### Provided data
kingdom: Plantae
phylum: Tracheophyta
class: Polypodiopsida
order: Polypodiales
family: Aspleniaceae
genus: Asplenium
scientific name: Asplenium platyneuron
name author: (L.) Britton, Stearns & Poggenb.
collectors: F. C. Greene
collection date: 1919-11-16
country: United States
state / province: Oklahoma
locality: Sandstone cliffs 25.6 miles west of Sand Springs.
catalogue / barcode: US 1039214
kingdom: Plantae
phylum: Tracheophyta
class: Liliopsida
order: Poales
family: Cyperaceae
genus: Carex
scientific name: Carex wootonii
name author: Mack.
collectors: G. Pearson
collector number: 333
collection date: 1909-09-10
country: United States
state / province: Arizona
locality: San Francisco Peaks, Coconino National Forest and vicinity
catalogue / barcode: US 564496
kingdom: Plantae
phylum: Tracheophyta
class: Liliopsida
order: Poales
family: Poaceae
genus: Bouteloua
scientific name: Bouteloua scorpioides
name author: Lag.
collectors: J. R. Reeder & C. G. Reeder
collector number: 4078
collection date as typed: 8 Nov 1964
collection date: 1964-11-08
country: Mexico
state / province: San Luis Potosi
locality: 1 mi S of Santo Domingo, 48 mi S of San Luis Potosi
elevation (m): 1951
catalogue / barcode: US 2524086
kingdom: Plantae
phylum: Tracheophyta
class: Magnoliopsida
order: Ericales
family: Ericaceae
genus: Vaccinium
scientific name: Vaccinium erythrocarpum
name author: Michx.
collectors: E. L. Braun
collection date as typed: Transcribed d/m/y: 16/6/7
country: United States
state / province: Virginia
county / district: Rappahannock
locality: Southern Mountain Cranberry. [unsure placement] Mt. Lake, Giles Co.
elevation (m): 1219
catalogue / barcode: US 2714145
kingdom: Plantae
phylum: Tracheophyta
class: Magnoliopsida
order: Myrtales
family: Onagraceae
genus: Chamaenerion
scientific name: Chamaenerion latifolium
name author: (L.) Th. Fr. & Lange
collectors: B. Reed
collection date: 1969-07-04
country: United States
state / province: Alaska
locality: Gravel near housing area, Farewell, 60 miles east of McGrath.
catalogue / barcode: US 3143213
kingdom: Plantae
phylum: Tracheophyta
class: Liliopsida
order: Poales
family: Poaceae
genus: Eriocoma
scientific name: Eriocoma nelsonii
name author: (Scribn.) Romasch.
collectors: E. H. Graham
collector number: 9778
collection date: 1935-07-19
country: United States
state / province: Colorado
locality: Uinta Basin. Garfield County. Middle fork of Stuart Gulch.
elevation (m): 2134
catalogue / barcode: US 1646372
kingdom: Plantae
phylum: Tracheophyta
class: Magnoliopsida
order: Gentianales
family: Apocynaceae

### Job
Reproduce all of the lines above, with every character unchanged.

### Solution
kingdom: Plantae
phylum: Tracheophyta
class: Polypodiopsida
order: Polypodiales
family: Aspleniaceae
genus: Asplenium
scientific name: Asplenium platyneuron
name author: (L.) Britton, Stearns & Poggenb.
collectors: F. C. Greene
collection date: 1919-11-16
country: United States
state / province: Oklahoma
locality: Sandstone cliffs 25.6 miles west of Sand Springs.
catalogue / barcode: US 1039214
kingdom: Plantae
phylum: Tracheophyta
class: Liliopsida
order: Poales
family: Cyperaceae
genus: Carex
scientific name: Carex wootonii
name author: Mack.
collectors: G. Pearson
collector number: 333
collection date: 1909-09-10
country: United States
state / province: Arizona
locality: San Francisco Peaks, Coconino National Forest and vicinity
catalogue / barcode: US 564496
kingdom: Plantae
phylum: Tracheophyta
class: Liliopsida
order: Poales
family: Poaceae
genus: Bouteloua
scientific name: Bouteloua scorpioides
name author: Lag.
collectors: J. R. Reeder & C. G. Reeder
collector number: 4078
collection date as typed: 8 Nov 1964
collection date: 1964-11-08
country: Mexico
state / province: San Luis Potosi
locality: 1 mi S of Santo Domingo, 48 mi S of San Luis Potosi
elevation (m): 1951
catalogue / barcode: US 2524086
kingdom: Plantae
phylum: Tracheophyta
class: Magnoliopsida
order: Ericales
family: Ericaceae
genus: Vaccinium
scientific name: Vaccinium erythrocarpum
name author: Michx.
collectors: E. L. Braun
collection date as typed: Transcribed d/m/y: 16/6/7
country: United States
state / province: Virginia
county / district: Rappahannock
locality: Southern Mountain Cranberry. [unsure placement] Mt. Lake, Giles Co.
elevation (m): 1219
catalogue / barcode: US 2714145
kingdom: Plantae
phylum: Tracheophyta
class: Magnoliopsida
order: Myrtales
family: Onagraceae
genus: Chamaenerion
scientific name: Chamaenerion latifolium
name author: (L.) Th. Fr. & Lange
collectors: B. Reed
collection date: 1969-07-04
country: United States
state / province: Alaska
locality: Gravel near housing area, Farewell, 60 miles east of McGrath.
catalogue / barcode: US 3143213
kingdom: Plantae
phylum: Tracheophyta
class: Liliopsida
order: Poales
family: Poaceae
genus: Eriocoma
scientific name: Eriocoma nelsonii
name author: (Scribn.) Romasch.
collectors: E. H. Graham
collector number: 9778
collection date: 1935-07-19
country: United States
state / province: Colorado
locality: Uinta Basin. Garfield County. Middle fork of Stuart Gulch.
elevation (m): 2134
catalogue / barcode: US 1646372
kingdom: Plantae
phylum: Tracheophyta
class: Magnoliopsida
order: Gentianales
family: Apocynaceae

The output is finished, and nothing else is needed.